Thursday, 13 September 2012
Bad Design (and Horrible Menus)
I'd like to start by saying sorry for this rant. It's no way to start a blog and I don't even know if it counts towards marks for Game Design or if it's too early for that. It is about design though. About how I hate the new design trends and how they make my life horrible and impossible.
Ok, maybe it's not that bad. But if it takes me more than 10 minutes to figure out how to find my program files then I will get quite frustrated. Unfortunately that's the direction that design seems to be favouring these days. I make myself sound old by remembering the good 'ol days of Windos 95, 98 and XP. Those were much simpler times. Everything you wanted was right there, labelled and organized...in a list....that you could read. Everything had a place in memory and a path that was clearly traced to it. Now, I may be biased because I grew up with these operating systems and know them well, but everything was so linear and straight. You had to dig through folders sometimes, but the search option was always there.

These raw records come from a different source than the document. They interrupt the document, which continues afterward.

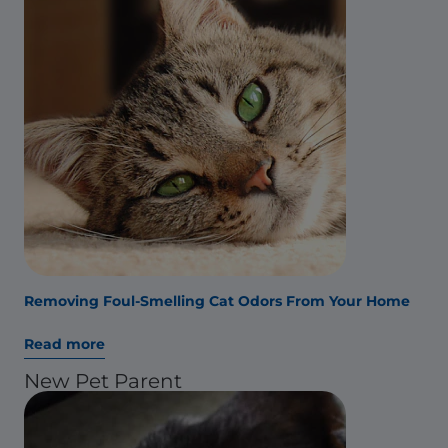
Removing Foul-Smelling Cat Odors From Your Home
Read more
New Pet Parent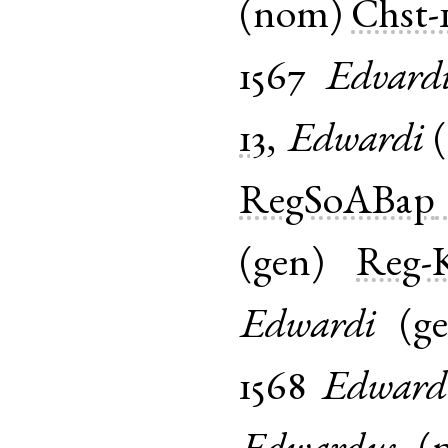
(
nom
)
Chst-
1567
Edvard
13
,
Edwardi
(
RegSoABap
(
gen
)
Reg-K
Edwardi
(
g
1568
Edward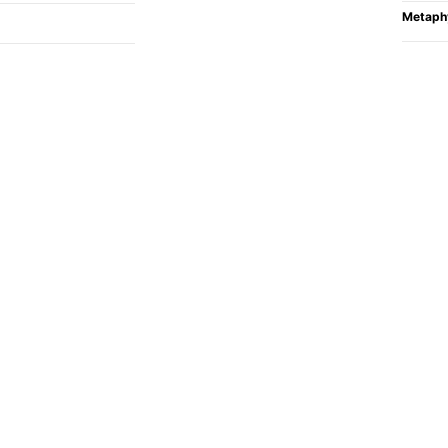
Metaph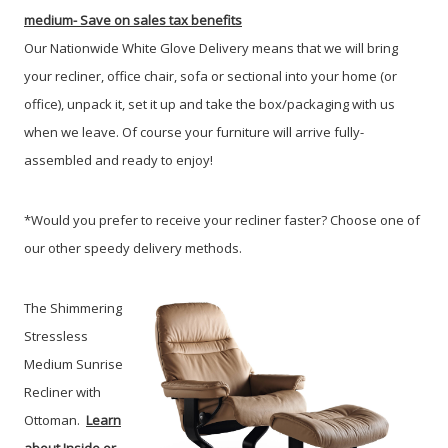
medium-
Save on sales tax benefits
Our Nationwide White Glove Delivery means that we will bring
your recliner, office chair, sofa or sectional into your home (or
office), unpack it, set it up and take the box/packaging with us
when we leave. Of course your furniture will arrive fully-
assembled and ready to enjoy!
*Would you prefer to receive your recliner faster? Choose one of
our other speedy delivery methods.
The Shimmering
Stressless
Medium Sunrise
Recliner with
Ottoman.
Learn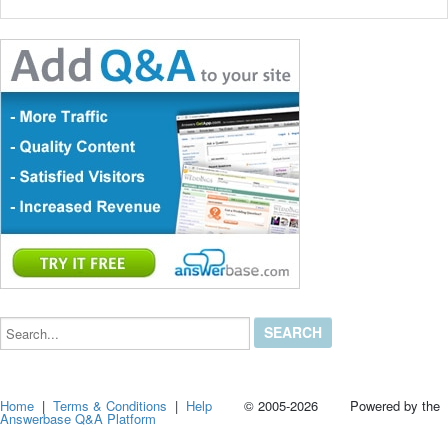
Search...
Home
|
Terms & Conditions
|
Help
© 2005-2026 Powered by the
Answerbase Q&A Platform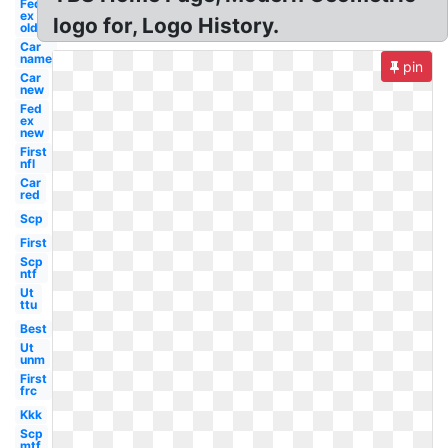
Fed
ex
logo for, Logo History.
old
Car
name
pin
Car
new
Fed
ex
new
First
nfl
Car
red
Scp
First
Scp
ntf
Ut
ttu
Best
Ut
unm
First
frc
Kkk
Scp
mtf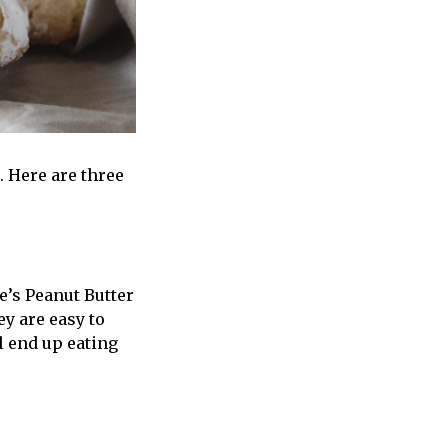
. Here are three
e’s Peanut Butter
ey are easy to
l end up eating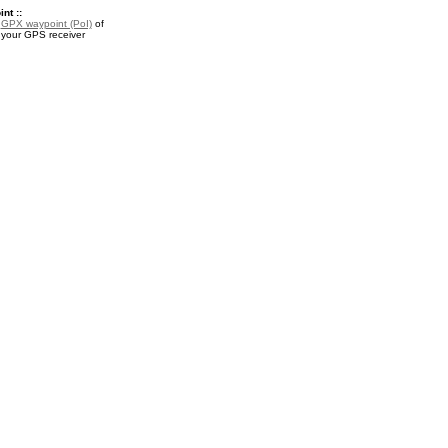
nt ::
a
GPX waypoint (PoI)
of
r your GPS receiver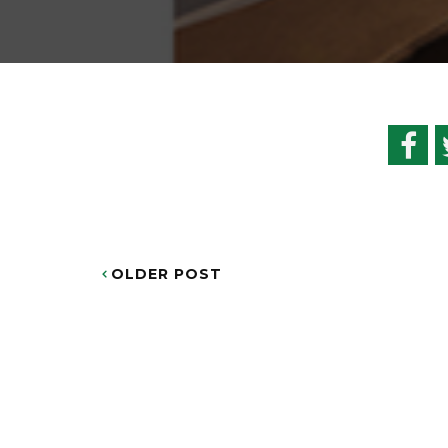
OLDER POST
POST
NAVIGATION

Nowadays everything is pictures and colours. Everyone tries to make things flashier, shinier, "more intuitive" and easier to use but to me it just seems more and more jumbled and bloated and uselessly complicated. Take, for instance, Microsoft Word 2010. The bar at the top is huge, which means I can see less of what I'm typing. Everything on the top bar is pictures! Pictures! I don't read hieroglyphs. I read words. Words make sense to me. A box with squigley lines could be anything. And figuring out what the pictures mean takes far, far longer than reading. And you might say "well I know what the pictures mean so it's easy for me". Yes, you've memorized pictures. Good job. You've also wasted a lot of time and if you don't use Word for a while you'd have to re-learn all of the pictures again. UGH!

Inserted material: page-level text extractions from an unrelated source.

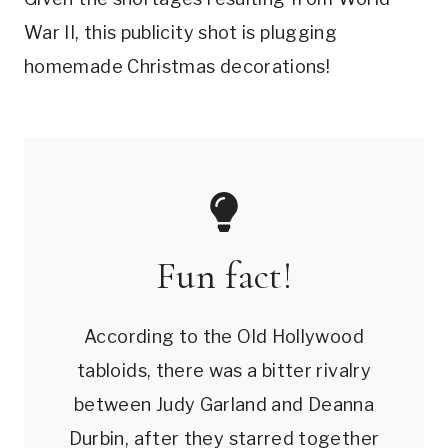
War II, this publicity shot is plugging
homemade Christmas decorations!
Fun fact!
According to the Old Hollywood
tabloids, there was a bitter rivalry
between Judy Garland and Deanna
Durbin, after they starred together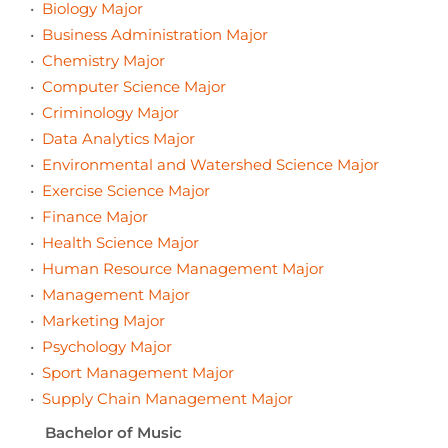
•
Biology Major
•
Business Administration Major
•
Chemistry Major
•
Computer Science Major
•
Criminology Major
•
Data Analytics Major
•
Environmental and Watershed Science Major
•
Exercise Science Major
•
Finance Major
•
Health Science Major
•
Human Resource Management Major
•
Management Major
•
Marketing Major
•
Psychology Major
•
Sport Management Major
•
Supply Chain Management Major
Bachelor of Music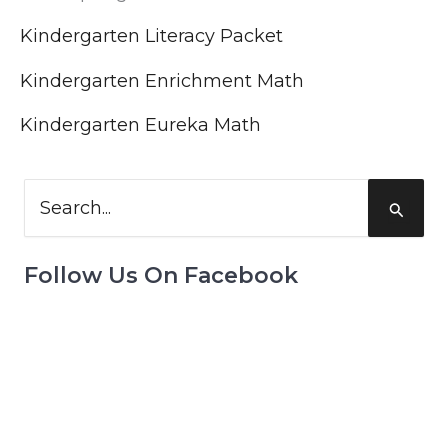
Kindergarten Literacy Packet
Kindergarten Enrichment Math
Kindergarten Eureka Math
Search
for:
Follow Us On Facebook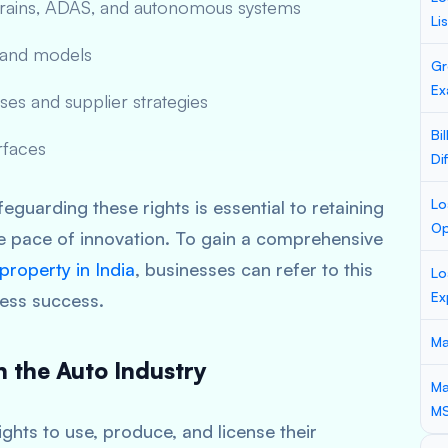
etrains, ADAS, and autonomous systems
Li
y and models
Gr
Ex
es and supplier strategies
Bi
rfaces
Di
Lo
eguarding these rights is essential to retaining
Op
e pace of innovation. To gain a comprehensive
 property in India
, businesses can refer to this
Lo
Ex
ness success.
Ma
in the Auto Industry
Ma
M
ights to use, produce, and license their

The worst menus though, are organized in a table, which makes it so much harder to find something. Is it organized alphabetically horizontally or vertically? Who knows? Maybe it's just randomized and different each time. Because every busy person loves playing that game when you have to match pictures.
Then they made that abomination called Windows 8. As if the Mac OS wasn't hard enough to navigate. I once spent half an hour trying to scan something in the school computer lab because the Mac just saved my files in a random place that I couldn't find. I had no idea what picture to click on for "default file location". That's a pretty abstract concept. I challenge you to draw a picture that describes that to someone.
But I guess this course is teaching us design for games, not operating systems. Games are different. You start a game expecting it to be flashy. You expect to have to explore its intricacies and not know everything right away. No one gets on their computer and thinks "Well, I'm bored. Time to explore the workings of my operating system and find where my word processor ran off to. And maybe I'll sit here and admire the shiny buttons for 10 minutes".
That being said, games should also have interfaces where it's easy to find what you are looking for. No one wants to sit there for hours trying to find how to switch the weapons in their inventory or buy an upgrade for their character. At the same time though, it does look nice if things are flashy as I'm in no rush to put down my game, and besides, it's nice to explore a little sometimes.
One notable problem I've had with games is that I could not figure out the controls. I would press every button on the keyboard and not find what does what (*cough* Limbo *cough*). All games should at least have some sort of place in their menu where they state their controls if they do not teach you how to do things. Also, if the HUD is not very clear, or the inventory is hard to find, their locations and purposes should be stated somewhere or taught interactively.
Interactive tutorial levels are pretty awesome, or at least I think so. I'm glad they take my hand and walk me through everything before they throw me in with all of the pros that have been playing the game non-stop for eons. As long as it's kept short (or optional) for the people who know what they're doing, it helps greatly.
I guess I don't always realize how important design is. It can mean the difference between someone buying your software or not - and the difference between someone buying your game and recommending it to someone or smashing it to pieces in frustration.